The Reverend Calum MacLeod, minister of St Giles' Cathedral led the evening service, and the Right Reverend Dr Angus Morrison, moderator of the General Assembly of the Church of Scotland, delivered a sermon.

Dr Morrison congratulated those who had just been elected, but added: "I might want to remind the MSPs that the real boss is the people who elected them."

He said: "I appeal to all of you whom the citizens of this country have elected to serve as members of the Scottish Parliament to remember there will be times when party loyalty can be set aside in exchange for working together harmoniously and constructively for the good of Scotland and its people."

Image caption Prince Charles was greeted by outgoing Presiding Officer Tricia Marwick
Image caption First Minister Nicola Sturgeon arrives for the service
Image caption Deputy first minister John Swinney also attended the Kirking ceremony

Guests were greeted by music from a quartet of the National Youth Jazz Orchestra of Scotland, while musicians from the Royal Conservatoire of Scotland performed during the service.

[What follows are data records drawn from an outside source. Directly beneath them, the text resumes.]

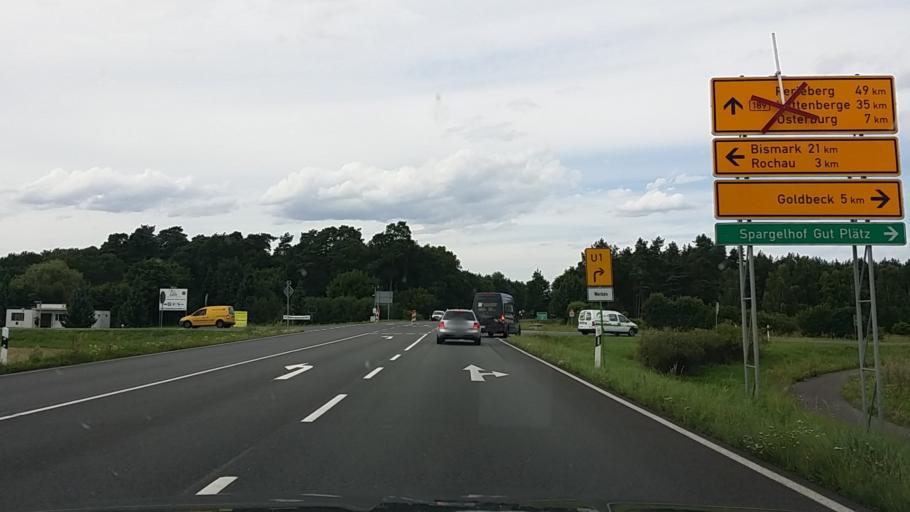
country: DE
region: Saxony-Anhalt
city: Rochau
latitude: 52.7079
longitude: 11.7862
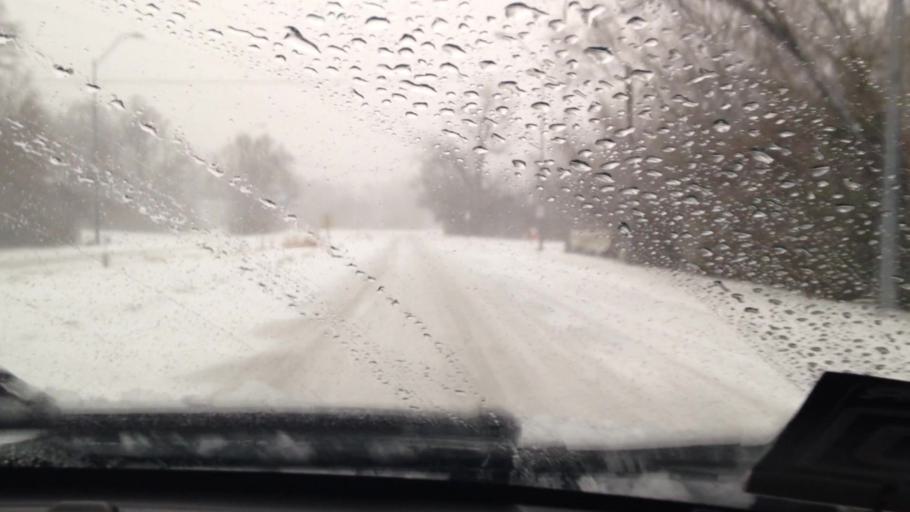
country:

Humanist Society Scotland chief executive Gordon MacRae said he was "delighted" that there would be representation for non-religious people at the service for the first time.

He said: "As Scottish society changes it is only fair and proper that representatives from the large group in society that seek to lead ethical and fulfilling lives without religion are included in the country's important ceremonies."

The new session of the Scottish Parliament will formally begin on Thursday, when MSPs will be sworn in by Ms Marwick in the Holyrood chamber.

An election will then be held to choose a new presiding officer, with the formation of a government and the election of a first minister the following week.